- **Instructions for the task**
Within the listing below, show every line that contains the word "down".

- **Input data**
────
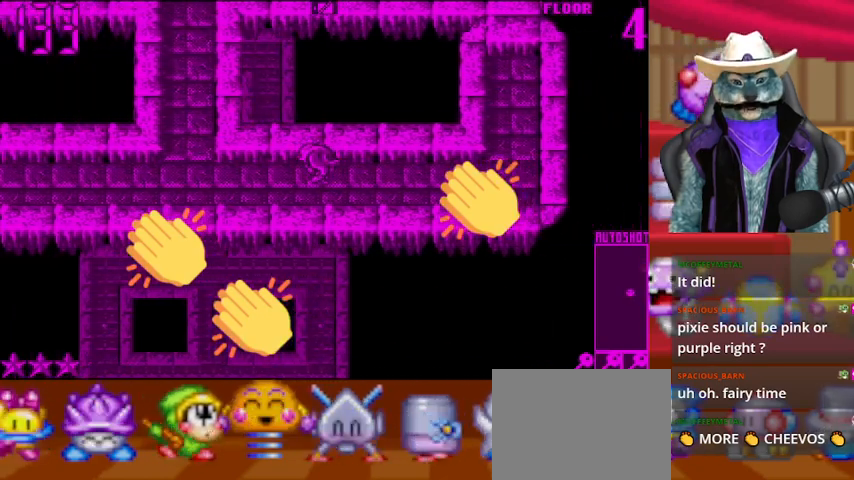
{"buttons": ["DPAD_UP"], "left_stick": "center", "right_stick": "center", "events": [[375, "DPAD_UP", "down"], [458, "DPAD_LEFT", "up"]]}
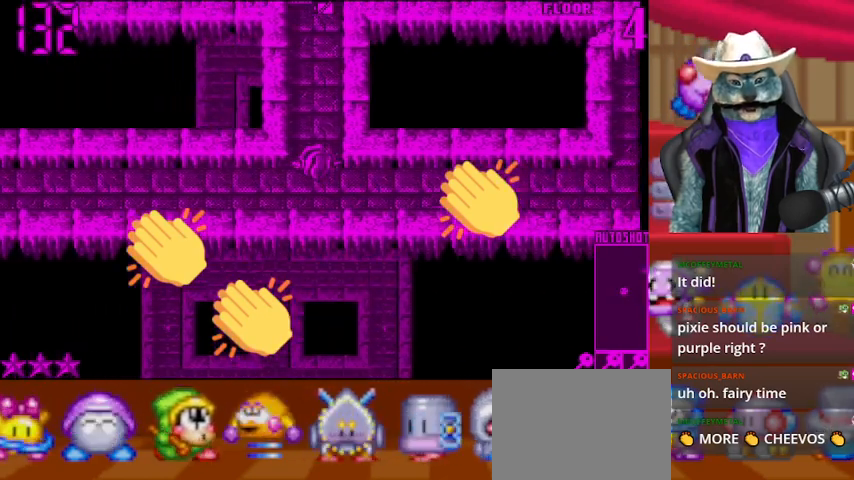
{"buttons": ["DPAD_UP"], "left_stick": "center", "right_stick": "center", "events": []}
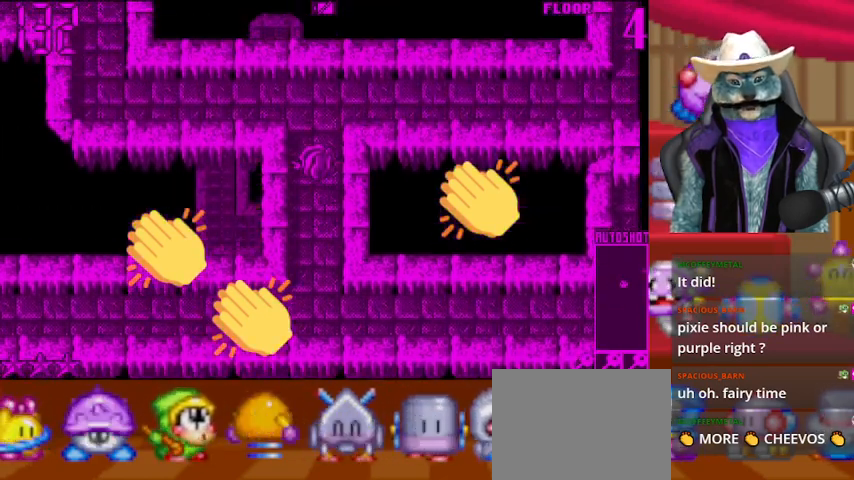
{"buttons": ["DPAD_RIGHT"], "left_stick": "center", "right_stick": "center", "events": [[250, "DPAD_RIGHT", "down"], [250, "DPAD_UP", "up"]]}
────
- **Written response**
{"buttons": ["DPAD_UP"], "left_stick": "center", "right_stick": "center", "events": [[375, "DPAD_UP", "down"], [458, "DPAD_LEFT", "up"]]}
{"buttons": ["DPAD_RIGHT"], "left_stick": "center", "right_stick": "center", "events": [[250, "DPAD_RIGHT", "down"], [250, "DPAD_UP", "up"]]}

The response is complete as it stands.